» **AIM OF THE EXERCISE**: Reproduce the text of all the records below with every occurrence of "maire" changed to "édile" and everything else left the same. Leave the pictures out of your answer.

» **DATA PROVIDED**:

•••••

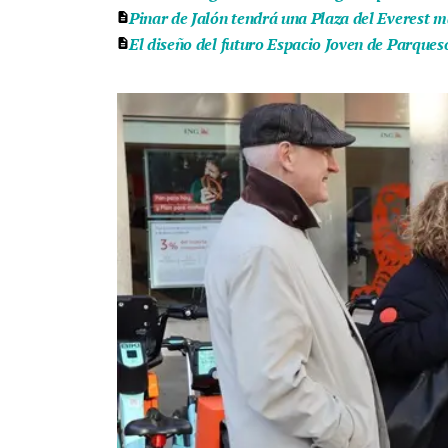
Pinar de Jalón tendrá una Plaza del Everest m
El diseño del futuro Espacio Joven de Parqueso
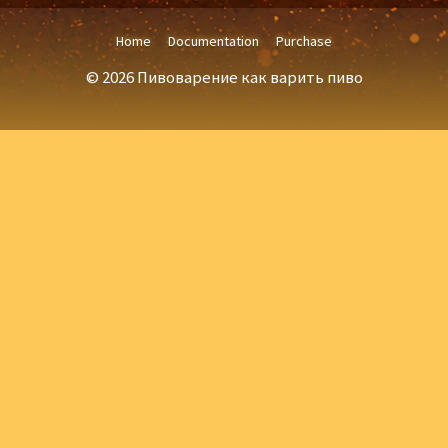
Home
Documentation
Purchase
© 2026 Пивоварение как варить пиво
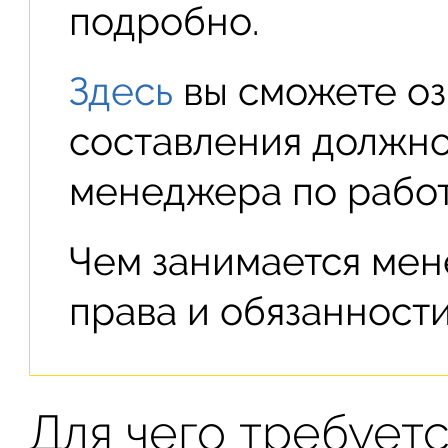
подробно.
Здесь
вы сможете оз
составления должн
менеджера по работ
Чем занимается мен
права и обязанност
Для чего требует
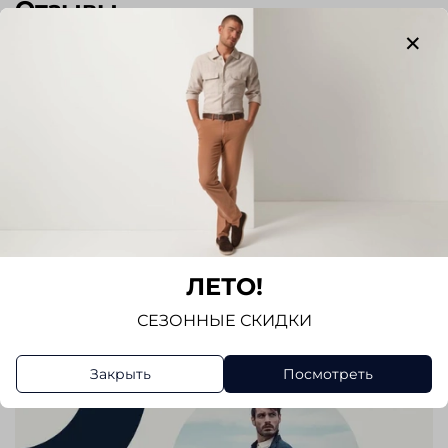
Отзывы
Отзывов еще никто не оставлял
Написать отзыв
ЛЕТО!
СЕЗОННЫЕ СКИДКИ
Закрыть
Посмотреть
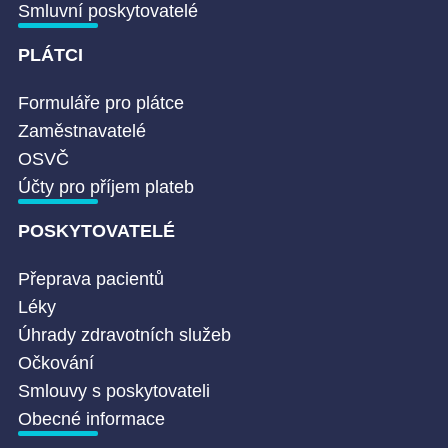
Smluvní poskytovatelé
PLÁTCI
Formuláře pro plátce
Zaměstnavatelé
OSVČ
Účty pro příjem plateb
POSKYTOVATELÉ
Přeprava pacientů
Léky
Úhrady zdravotních služeb
Očkování
Smlouvy s poskytovateli
Obecné informace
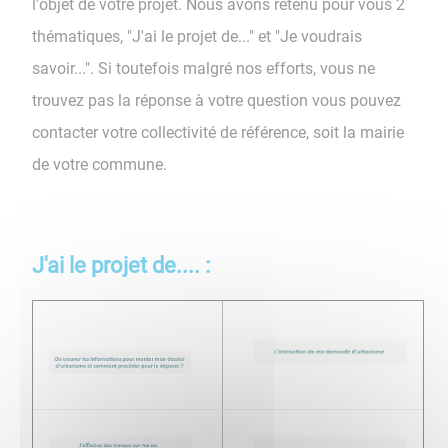
l'objet de votre projet. Nous avons retenu pour vous 2
thématiques, "J'ai le projet de..." et "Je voudrais
savoir...". Si toutefois malgré nos efforts, vous ne
trouvez pas la réponse à votre question vous pouvez
contacter votre collectivité de référence, soit la mairie
de votre commune.
J'ai le projet de.... :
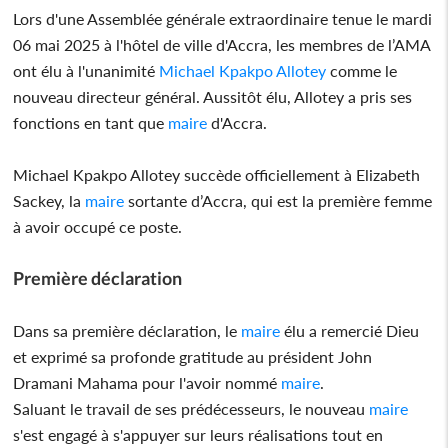
Lors d'une Assemblée générale extraordinaire tenue le mardi
06 mai 2025 à l'hôtel de ville d'Accra, les membres de l’AMA
ont élu à l'unanimité
Michael Kpakpo Allotey
comme le
nouveau directeur général. Aussitôt élu, Allotey a pris ses
fonctions en tant que
maire
d'Accra.
Michael Kpakpo Allotey succède officiellement à Elizabeth
Sackey, la
maire
sortante d’Accra, qui est la première femme
à avoir occupé ce poste.
Première déclaration
Dans sa première déclaration, le
maire
élu a remercié Dieu
et exprimé sa profonde gratitude au président John
Dramani Mahama pour l'avoir nommé
maire
.
Saluant le travail de ses prédécesseurs, le nouveau
maire
s'est engagé à s'appuyer sur leurs réalisations tout en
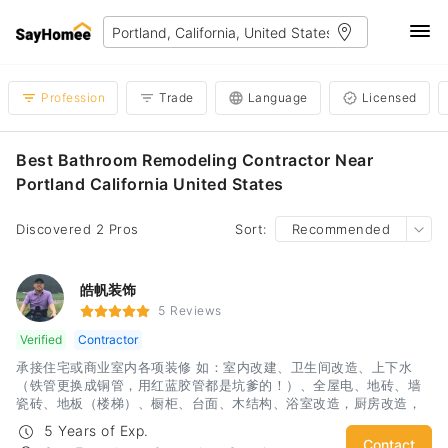
Profession
Trade
Language
Licensed
Best Bathroom Remodeling Contractor Near
Portland California United States
Discovered 2 Pros
Sort:
Recommended
皓帆装饰
5 Reviews
Verified
Contractor
承接住宅或商业室内各项装修 如：室内改建、卫生间改造、上下水
（铁管更换成铜管，用红蓝胶管都是坑爹的！）、全屋电、地砖、墙
瓷砖、地板（楼梯）、橱柜、台面、木结构、浴室改造，厨房改造，
室内外油漆，房屋内部墙体隔断，电箱安装，车库改造等，隔间凉
5 Years of Exp.
亭、上水下水，砖木围墙、水泥地，更换门窗，大修小补！匠人精
Contact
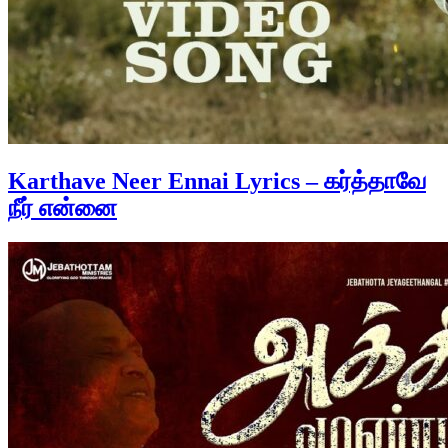
Karthave Neer Ennai Lyrics – கர்த்தாவே
நீர் என்னை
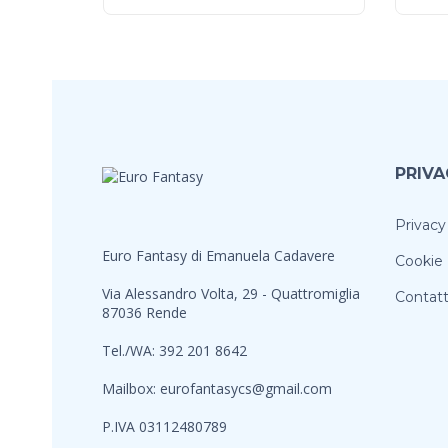
PRIVA
Privacy
Euro Fantasy di Emanuela Cadavere
Cookie 
Via Alessandro Volta, 29 - Quattromiglia
Contatt
87036 Rende
Tel./WA: 392 201 8642
Mailbox:
eurofantasycs@gmail.com
P.IVA 03112480789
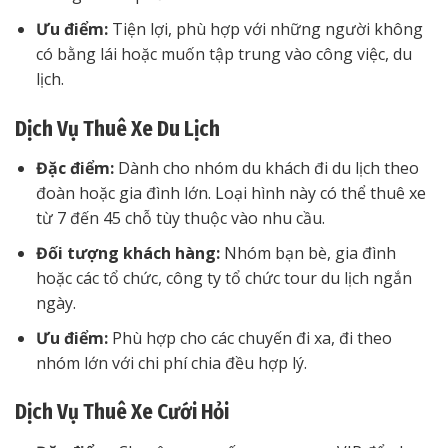
Ưu điểm:
Tiện lợi, phù hợp với những người không
có bằng lái hoặc muốn tập trung vào công việc, du
lịch.
Dịch Vụ Thuê Xe Du Lịch
Đặc điểm:
Dành cho nhóm du khách đi du lịch theo
đoàn hoặc gia đình lớn. Loại hình này có thể thuê xe
từ 7 đến 45 chỗ tùy thuộc vào nhu cầu.
Đối tượng khách hàng:
Nhóm bạn bè, gia đình
hoặc các tổ chức, công ty tổ chức tour du lịch ngắn
ngày.
Ưu điểm:
Phù hợp cho các chuyến đi xa, đi theo
nhóm lớn với chi phí chia đều hợp lý.
Dịch Vụ Thuê Xe Cưới Hỏi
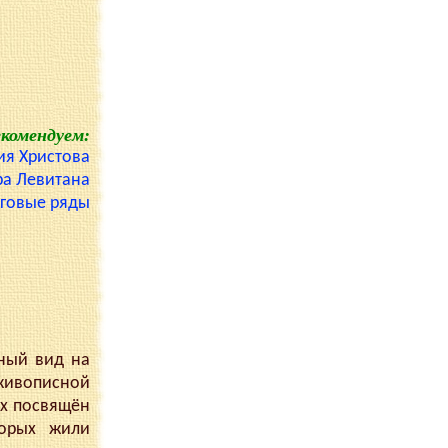
екомендуем:
ия Христова
ра Левитана
рговые ряды
ный вид на
 живописной
их посвящён
торых жили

•••••

» **SOLUTION TO THIS PROBLEM**:
Pinar de Jalón tendrá una Plaza del Everest m
El diseño del futuro Espacio Joven de Parqueso
Home
Documentation
Purchase
© 2026 Пивоварение как варить пиво
подробно.
Здесь
вы сможете оз
составления должн
менеджера по работ
Чем занимается мен
права и обязанност
Для чего требует
Отзывы
Отзывов еще никто не оставлял
Написать отзыв
ЛЕТО!
СЕЗОННЫЕ СКИДКИ
Закрыть
Посмотреть
Smluvní poskytovatelé
PLÁTCI
Formuláře pro plátce
Zaměstnavatelé
OSVČ
Účty pro příjem plateb
POSKYTOVATELÉ
Přeprava pacientů
Léky
Úhrady zdravotních služeb
Očkování
Smlouvy s poskytovateli
Obecné informace
l'objet de votre projet. Nous avons retenu pour vous 2
thématiques, "J'ai le projet de..." et "Je voudrais
savoir...". Si toutefois malgré nos efforts, vous ne
trouvez pas la réponse à votre question vous pouvez
contacter votre collectivité de référence, soit la mairie
de votre commune.
J'ai le projet de.... :
Lors d'une Assemblée générale extraordinaire tenue le mardi
06 mai 2025 à l'hôtel de ville d'Accra, les membres de l’AMA
ont élu à l'unanimité
Michael Kpakpo Allotey
comme le
nouveau directeur général. Aussitôt élu, Allotey a pris ses
fonctions en tant que
édile
d'Accra.
Michael Kpakpo Allotey succède officiellement à Elizabeth
Sackey, la
édile
sortante d’Accra, qui est la première femme
à avoir occupé ce poste.
Première déclaration
Dans sa première déclaration, le
édile
élu a remercié Dieu
et exprimé sa profonde gratitude au président John
Dramani Mahama pour l'avoir nommé
édile
.
Saluant le travail de ses prédécesseurs, le nouveau
édile
s'est engagé à s'appuyer sur leurs réalisations tout en
Profession
Trade
Language
Licensed
Best Bathroom Remodeling Contractor Near
Portland California United States
Discovered 2 Pros
Sort:
Recommended
皓帆装饰
5 Reviews
Verified
Contractor
承接住宅或商业室内各项装修 如：室内改建、卫生间改造、上下水
（铁管更换成铜管，用红蓝胶管都是坑爹的！）、全屋电、地砖、墙
瓷砖、地板（楼梯）、橱柜、台面、木结构、浴室改造，厨房改造，
室内外油漆，房屋内部墙体隔断，电箱安装，车库改造等，隔间凉
5 Years of Exp.
亭、上水下水，砖木围墙、水泥地，更换门窗，大修小补！匠人精
Contact
Karthave Neer Ennai Lyrics – கர்த்தாவே
நீர் என்னை
PRIVA
Privacy
Euro Fantasy di Emanuela Cadavere
Cookie 
Via Alessandro Volta, 29 - Quattromiglia
Contatt
87036 Rende
Tel./WA: 392 201 8642
Mailbox:
eurofantasycs@gmail.com
P.IVA 03112480789
Ưu điểm:
Tiện lợi, phù hợp với những người không
có bằng lái hoặc muốn tập trung vào công việc, du
lịch.
Dịch Vụ Thuê Xe Du Lịch
Đặc điểm:
Dành cho nhóm du khách đi du lịch theo
đoàn hoặc gia đình lớn. Loại hình này có thể thuê xe
từ 7 đến 45 chỗ tùy thuộc vào nhu cầu.
Đối tượng khách hàng:
Nhóm bạn bè, gia đình
hoặc các tổ chức, công ty tổ chức tour du lịch ngắn
ngày.
Ưu điểm:
Phù hợp cho các chuyến đi xa, đi theo
nhóm lớn với chi phí chia đều hợp lý.
Dịch Vụ Thuê Xe Cưới Hỏi
екомендуем:
ия Христова
ра Левитана
рговые ряды
ный вид на
 живописной
их посвящён
торых жили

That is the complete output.